Исходный текст:

Кроме воспитанной гордости у меня ещё существовало врождённое чувство исключительности нашей Родины России и русского народа, которое объяснить себе в то время я ещё не мог. Оно исходило от отца и его товарищей фронтовиков, — победителей в Великой Отечественной войне, которые, в свою очередь, воспитывались православными отцами и матерями дореволюционной России.
В санаторно-лесных школах, где я учился после смерти отца с 3 по 7 классы, вдоль коридоров на стенах висели портреты пионеров-героев, с описанием их подвигов. Такая наглядная агитация производила очень сильный воспитательный эффект на молодое сознание. Сам дух в наших классах был пронизан непримиримой воинственностью к мировому империализму и патриотизмом.
Завучем и учителем истории в санаторно-лесной школе № 6 у нас был Иван Иванович, — крупный пожилой мужчина, воевавший в годы войны партизаном в Беловежской Пуще и любивший на уроках истории рассказывать случаи из своей боевой молодости, как они подрывали фашистские поезда, устраивали засады, расправлялись с полицаями. По его инициативе к нам приезжали солдаты пограничники и на стадионе демонстрировали задержание шпиона с собакою и стрельбой холостыми патронами из автоматов. Восторгу нашему не было предела и после представления мы гурьбой выбегали на поле собирать пустые гильзы.
Летом, находясь в пионер-лагерях, мы регулярно участвовали в военно-патриотических играх «Зарница».
Отец умер 2 мая 1969 года, не дожив трёх месяцев до своего 44-летия. Рано утром, когда я ещё лежал в кровати, за ним зашли товарищи по оркестру и забрали его играть на похоронах у какого-то еврея.
После похорон, как обычно, они выпили, отцу стало плохо и он умер. В официальном заключении записали, что смерть наступила в результате отравления этиловым спиртом, но вскрытие показало что произошло кровоизлияние в головной мозг.
После смерти отца у матери на нервной почве развился открытый туберкулёз лёгких, и она порознь отдала нас с братом в санаторно-лесные школы, где мы обучались и жили на иждивении государства. Сама же мать с гостинцами по выходным приезжала навещать нас. Дома мы находились только во время учебных каникул, а летом, как правило, отдыхали в заводском пионерском лагере «Звёздочка». По этой причине с 3 по 7 классы я имел счастье обучаться и жить в коллективной среде сверстников, о чём совершенно не сожалею. Свежий воздух, режим дня, игры со сверстниками, разумная закрытость от внешнего мира, широта и свобода, а также любимые учителя и воспитатели, имена которых с благодарностью вспоминаю до сих пор, — все эти факторы дают несомненные преимущества в сравнении с жизнью обыкновенного московского школьника.

Задания к упражнению:
1 - Выпишите из воспоминаний о школьных годах отрывок между словами «Отец умер 2» и «в головной мозг.» включительно.
2 - Перечислите все действия партизан, о которых Иван Иванович рассказывал на уроках истории, по воспоминаниям о школьных годах.
3 - Продолжите воспоминания о школьных годах с того места, на котором они заканчиваются.

Сохранённые данные:

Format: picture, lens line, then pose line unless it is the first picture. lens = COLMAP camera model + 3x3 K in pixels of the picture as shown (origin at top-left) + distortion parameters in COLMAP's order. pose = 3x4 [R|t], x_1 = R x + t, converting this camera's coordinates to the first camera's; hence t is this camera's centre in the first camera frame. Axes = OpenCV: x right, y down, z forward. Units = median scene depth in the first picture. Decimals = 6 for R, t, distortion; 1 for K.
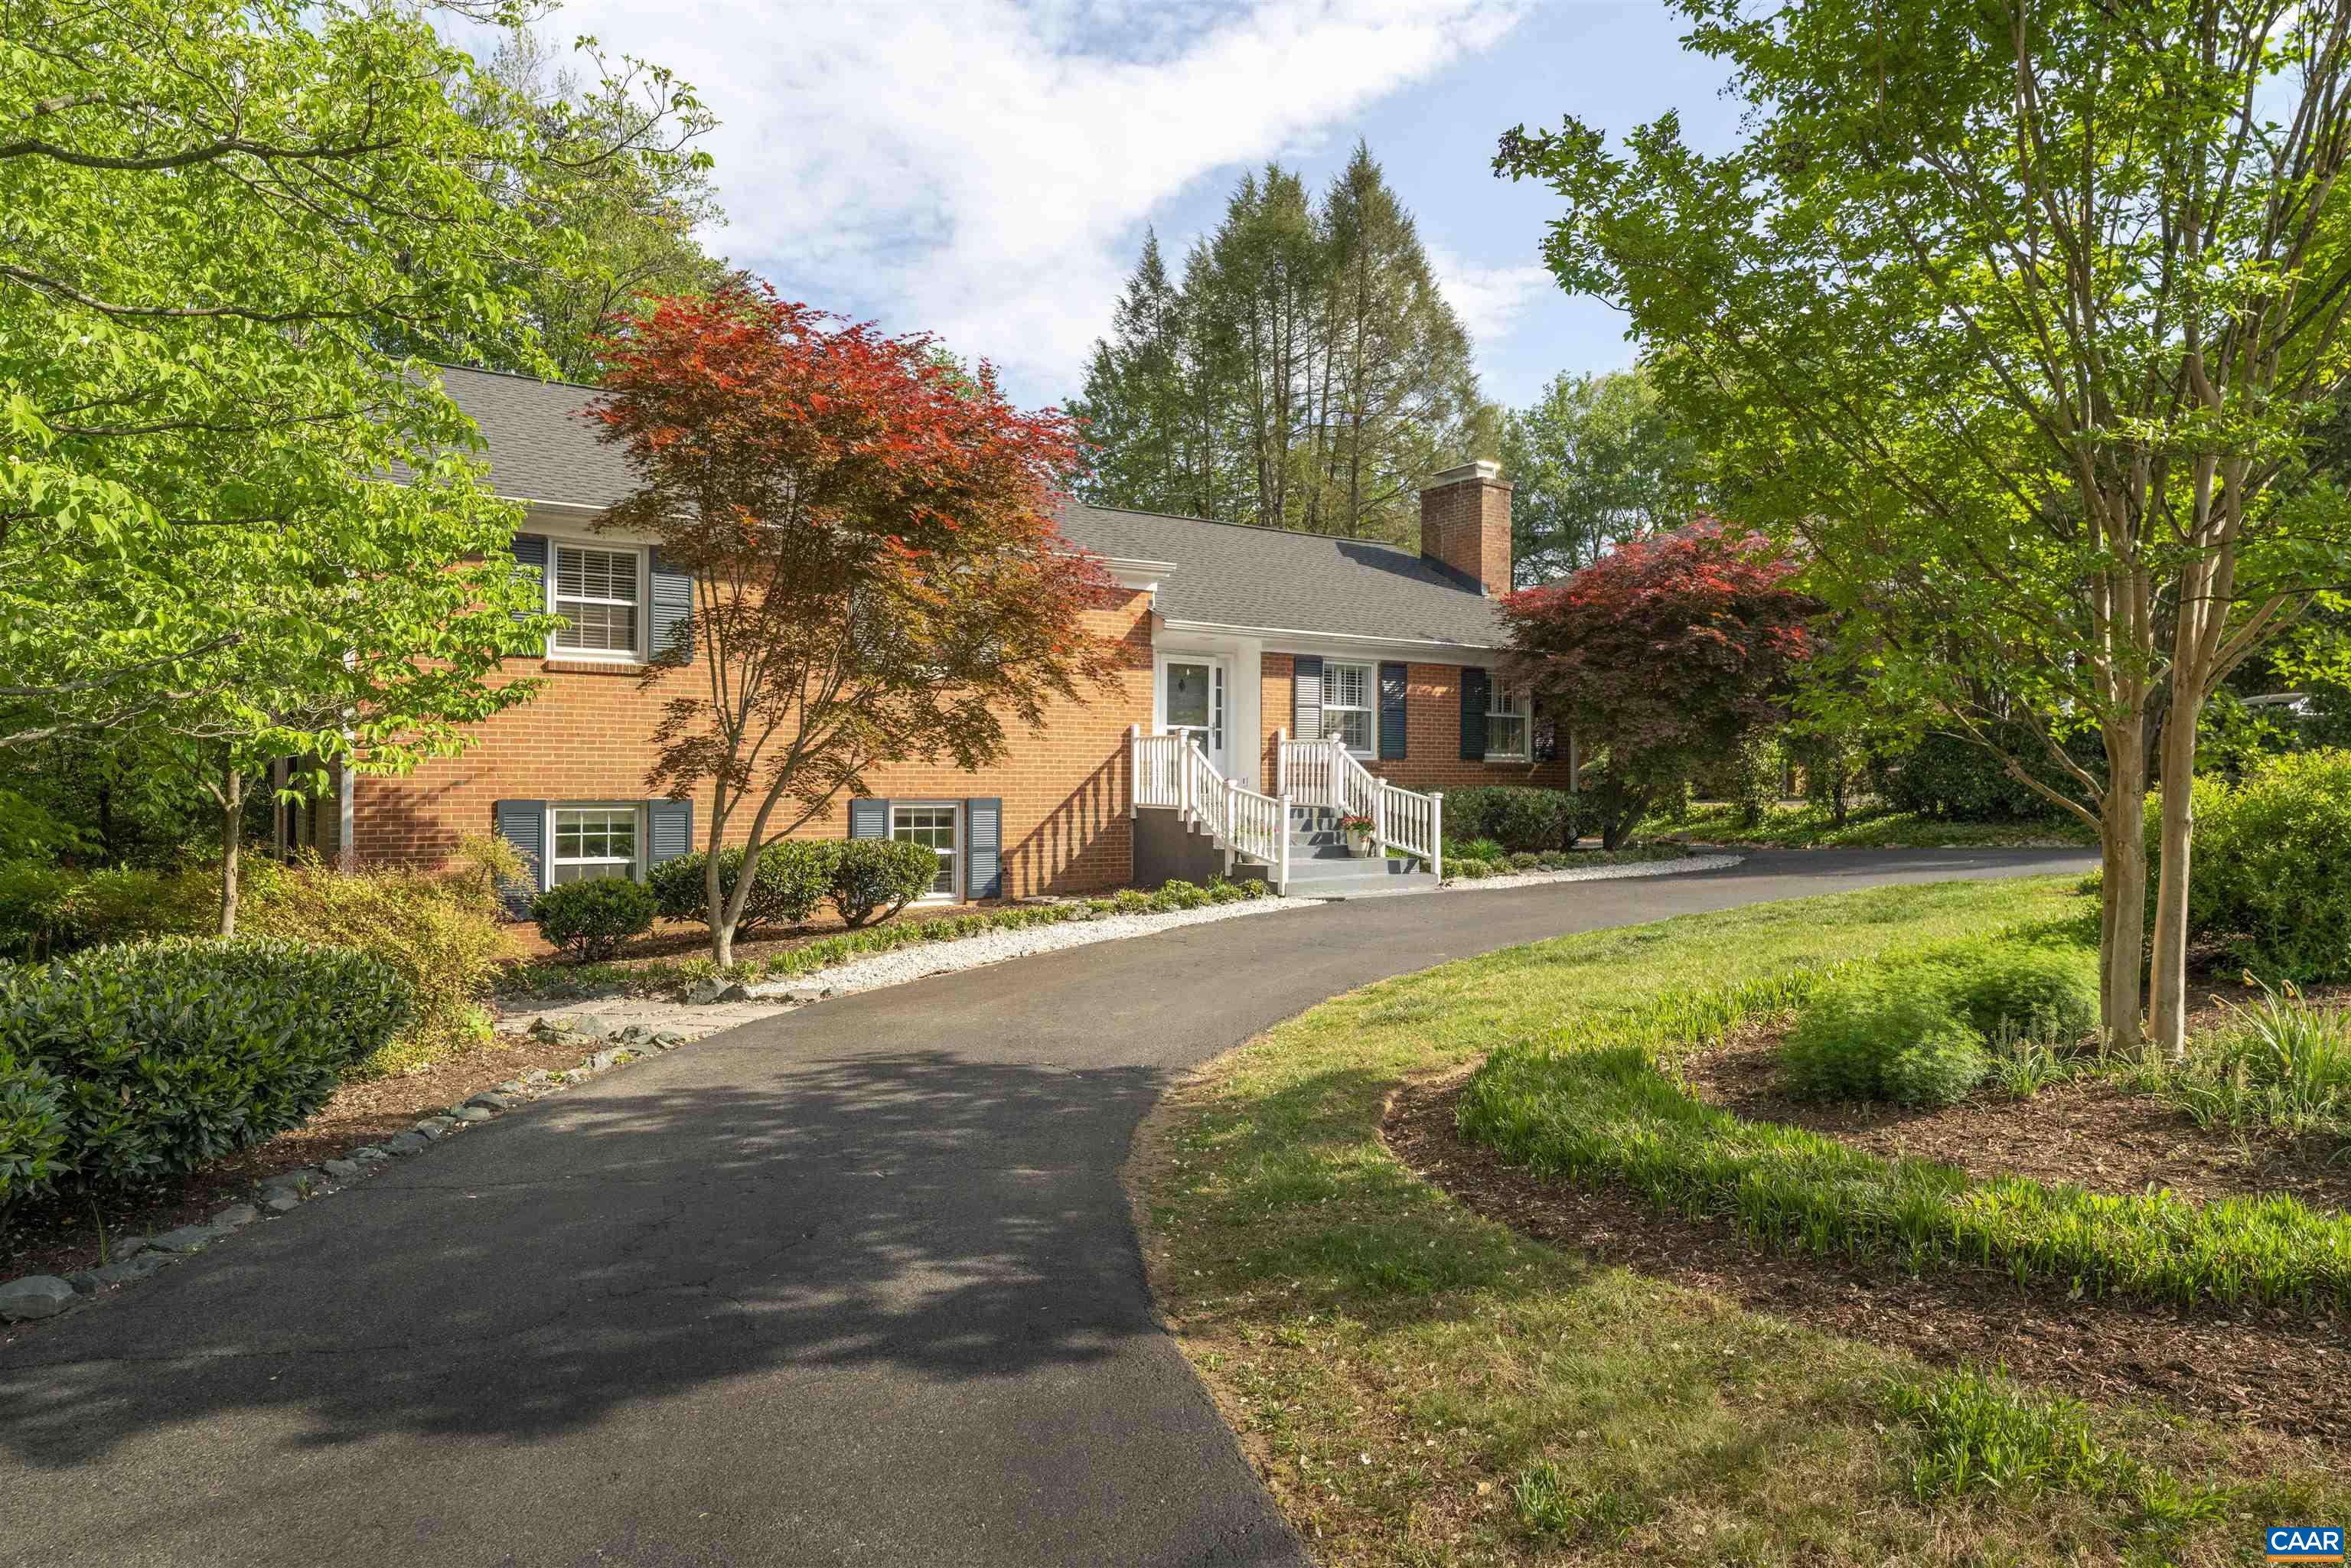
lens RADIAL K [[1424.3, 0, 1174.3], [0, 1424.3, 745.8], [0, 0, 1]] dist [0.004032, 0.000400]
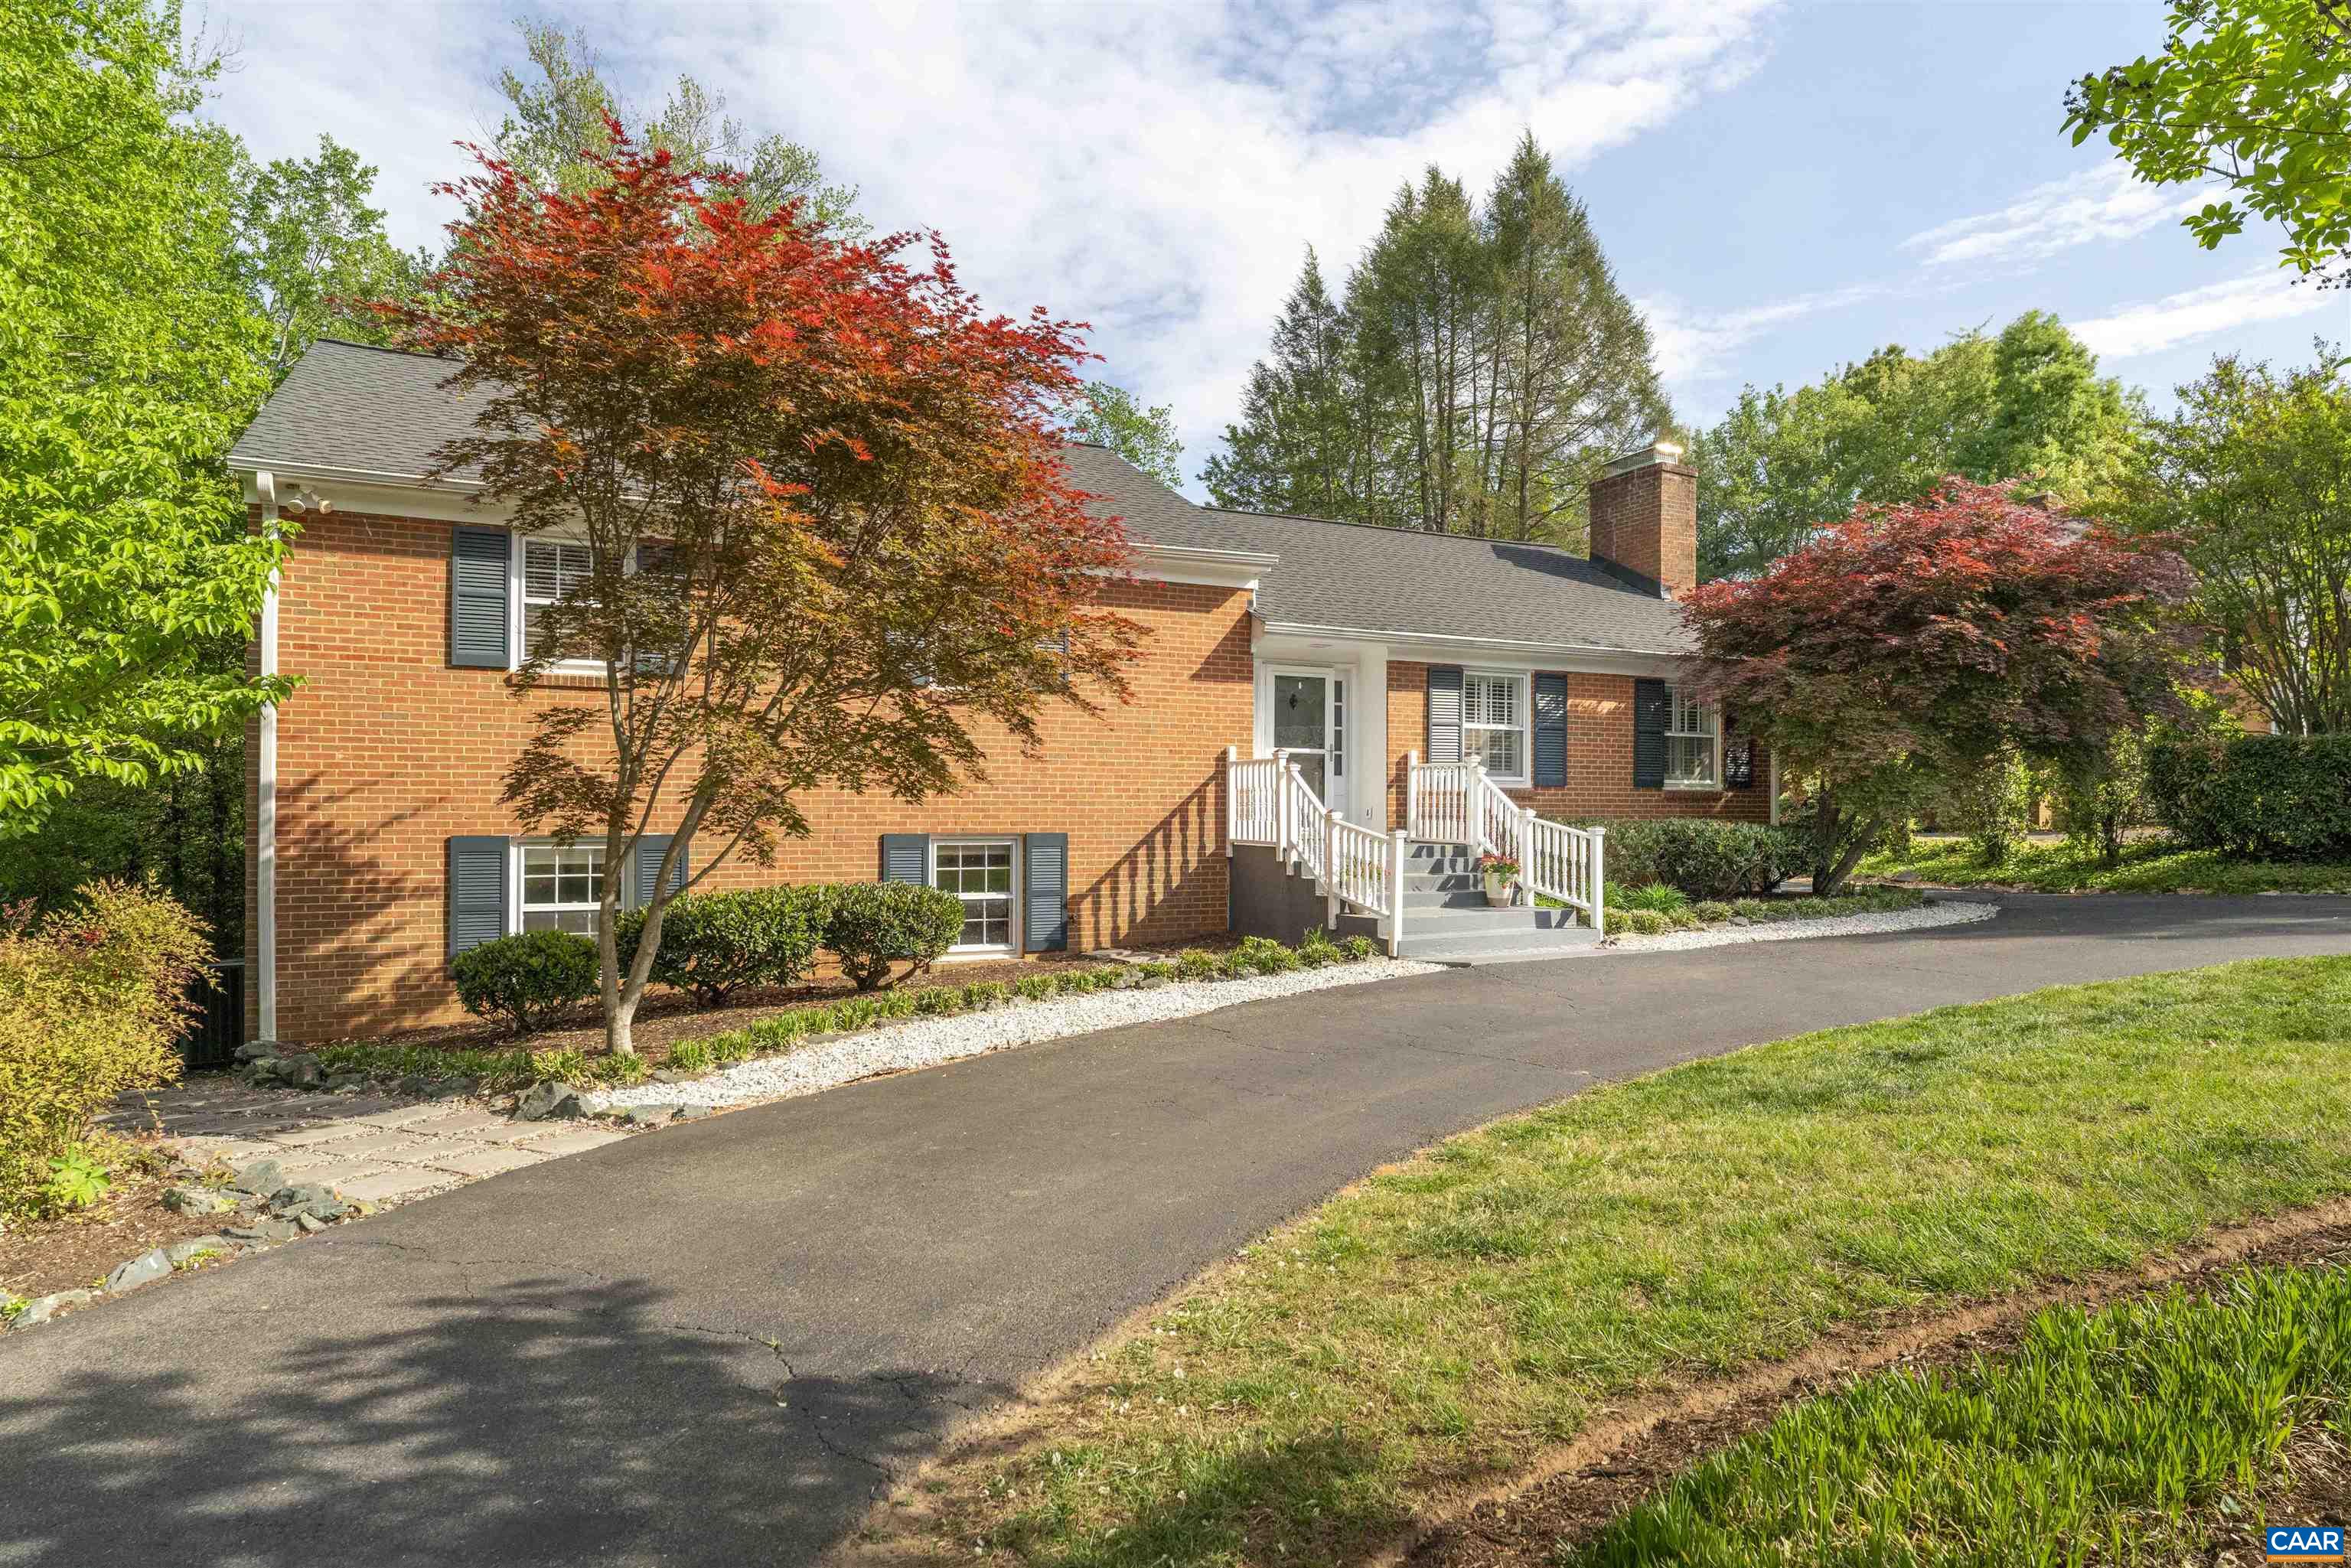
lens RADIAL K [[1293.4, 0, 1175.5], [0, 1293.4, 784.0], [0, 0, 1]] dist [-0.004965, -0.000610]
pose [[0.988135, -0.004269, -0.153529, 0.058235], [0.004807, 0.999984, 0.003131, 0.004824], [0.153513, -0.003832, 0.988139, 0.233646]]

Ответы к заданиям:
1 -
Отец умер 2 мая 1969 года, не дожив трёх месяцев до своего 44-летия. Рано утром, когда я ещё лежал в кровати, за ним зашли товарищи по оркестру и забрали его играть на похоронах у какого-то еврея.
После похорон, как обычно, они выпили, отцу стало плохо и он умер. В официальном заключении записали, что смерть наступила в результате отравления этиловым спиртом, но вскрытие показало что произошло кровоизлияние в головной мозг.

2 - Подрывали фашистские поезда, устраивали засады, расправлялись с полицаями.

3 -
Учился я неровно в зависимости от возрастных особенностей. В 3 и 4 классах скатился до троек и четверок, в 5 и 6 вновь стал отличником. В эти годы, не имея никаких представлений о религии, я с удовольствием изучал в школе и самостоятельно точные науки: математику, физику, химию, считая их двигателем прогресса человеческой цивилизации. Приобретение знаний и развитие своих физических и умственных способностей стало для меня самоцелью и смыслом жизни, так как хотелось принимать в ней активное участие, а не просто плыть по течению. Кстати, этому способствовала официальная программа воспитания советской молодёжи, если человек не смотрел на неё лукаво.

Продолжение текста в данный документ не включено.